RECORDS PROVIDED Block Start

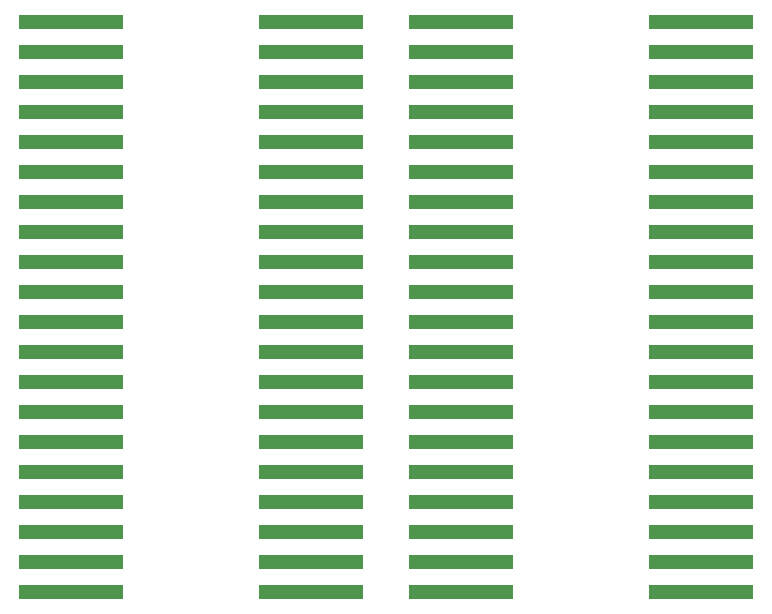
<source format=gtp>
G75*
%MOIN*%
%OFA0B0*%
%FSLAX25Y25*%
%IPPOS*%
%LPD*%
%AMOC8*
5,1,8,0,0,1.08239X$1,22.5*
%
%ADD10R,0.35000X0.05000*%
D10*
X0063125Y0103650D03*
X0063125Y0113650D03*
X0063125Y0123650D03*
X0063125Y0133650D03*
X0063125Y0143650D03*
X0063125Y0153650D03*
X0063125Y0163650D03*
X0063125Y0173650D03*
X0063125Y0183650D03*
X0063125Y0193650D03*
X0063125Y0203650D03*
X0063125Y0213650D03*
X0063125Y0223650D03*
X0063125Y0233650D03*
X0063125Y0243650D03*
X0063125Y0253650D03*
X0063125Y0263650D03*
X0063125Y0273650D03*
X0063125Y0283650D03*
X0063125Y0293650D03*
X0143125Y0293650D03*
X0143125Y0283650D03*
X0143125Y0273650D03*
X0143125Y0263650D03*
X0143125Y0253650D03*
X0143125Y0243650D03*
X0143125Y0233650D03*
X0143125Y0223650D03*
X0143125Y0213650D03*
X0143125Y0203650D03*
X0143125Y0193650D03*
X0143125Y0183650D03*
X0143125Y0173650D03*
X0143125Y0163650D03*
X0143125Y0153650D03*
X0143125Y0143650D03*
X0143125Y0133650D03*
X0143125Y0123650D03*
X0143125Y0113650D03*
X0143125Y0103650D03*
X0193125Y0103650D03*
X0193125Y0113650D03*
X0193125Y0123650D03*
X0193125Y0133650D03*
X0193125Y0143650D03*
X0193125Y0153650D03*
X0193125Y0163650D03*
X0193125Y0173650D03*
X0193125Y0183650D03*
X0193125Y0193650D03*
X0193125Y0203650D03*
X0193125Y0213650D03*
X0193125Y0223650D03*
X0193125Y0233650D03*
X0193125Y0243650D03*
X0193125Y0253650D03*
X0193125Y0263650D03*
X0193125Y0273650D03*
X0193125Y0283650D03*
X0193125Y0293650D03*
X0273125Y0293650D03*
X0273125Y0283650D03*
X0273125Y0273650D03*
X0273125Y0263650D03*
X0273125Y0253650D03*
X0273125Y0243650D03*
X0273125Y0233650D03*
X0273125Y0223650D03*
X0273125Y0213650D03*
X0273125Y0203650D03*
X0273125Y0193650D03*
X0273125Y0183650D03*
X0273125Y0173650D03*
X0273125Y0163650D03*
X0273125Y0153650D03*
X0273125Y0143650D03*
X0273125Y0133650D03*
X0273125Y0123650D03*
X0273125Y0113650D03*
X0273125Y0103650D03*
M02*

</source>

RECORDS PROVIDED Block End

-- EXERCISE DETAILS --
Copy the listing exactly. Leave the pictures out.

-- EXERCISE RESULT --
<source format=gtp>
G75*
%MOIN*%
%OFA0B0*%
%FSLAX25Y25*%
%IPPOS*%
%LPD*%
%AMOC8*
5,1,8,0,0,1.08239X$1,22.5*
%
%ADD10R,0.35000X0.05000*%
D10*
X0063125Y0103650D03*
X0063125Y0113650D03*
X0063125Y0123650D03*
X0063125Y0133650D03*
X0063125Y0143650D03*
X0063125Y0153650D03*
X0063125Y0163650D03*
X0063125Y0173650D03*
X0063125Y0183650D03*
X0063125Y0193650D03*
X0063125Y0203650D03*
X0063125Y0213650D03*
X0063125Y0223650D03*
X0063125Y0233650D03*
X0063125Y0243650D03*
X0063125Y0253650D03*
X0063125Y0263650D03*
X0063125Y0273650D03*
X0063125Y0283650D03*
X0063125Y0293650D03*
X0143125Y0293650D03*
X0143125Y0283650D03*
X0143125Y0273650D03*
X0143125Y0263650D03*
X0143125Y0253650D03*
X0143125Y0243650D03*
X0143125Y0233650D03*
X0143125Y0223650D03*
X0143125Y0213650D03*
X0143125Y0203650D03*
X0143125Y0193650D03*
X0143125Y0183650D03*
X0143125Y0173650D03*
X0143125Y0163650D03*
X0143125Y0153650D03*
X0143125Y0143650D03*
X0143125Y0133650D03*
X0143125Y0123650D03*
X0143125Y0113650D03*
X0143125Y0103650D03*
X0193125Y0103650D03*
X0193125Y0113650D03*
X0193125Y0123650D03*
X0193125Y0133650D03*
X0193125Y0143650D03*
X0193125Y0153650D03*
X0193125Y0163650D03*
X0193125Y0173650D03*
X0193125Y0183650D03*
X0193125Y0193650D03*
X0193125Y0203650D03*
X0193125Y0213650D03*
X0193125Y0223650D03*
X0193125Y0233650D03*
X0193125Y0243650D03*
X0193125Y0253650D03*
X0193125Y0263650D03*
X0193125Y0273650D03*
X0193125Y0283650D03*
X0193125Y0293650D03*
X0273125Y0293650D03*
X0273125Y0283650D03*
X0273125Y0273650D03*
X0273125Y0263650D03*
X0273125Y0253650D03*
X0273125Y0243650D03*
X0273125Y0233650D03*
X0273125Y0223650D03*
X0273125Y0213650D03*
X0273125Y0203650D03*
X0273125Y0193650D03*
X0273125Y0183650D03*
X0273125Y0173650D03*
X0273125Y0163650D03*
X0273125Y0153650D03*
X0273125Y0143650D03*
X0273125Y0133650D03*
X0273125Y0123650D03*
X0273125Y0113650D03*
X0273125Y0103650D03*
M02*

</source>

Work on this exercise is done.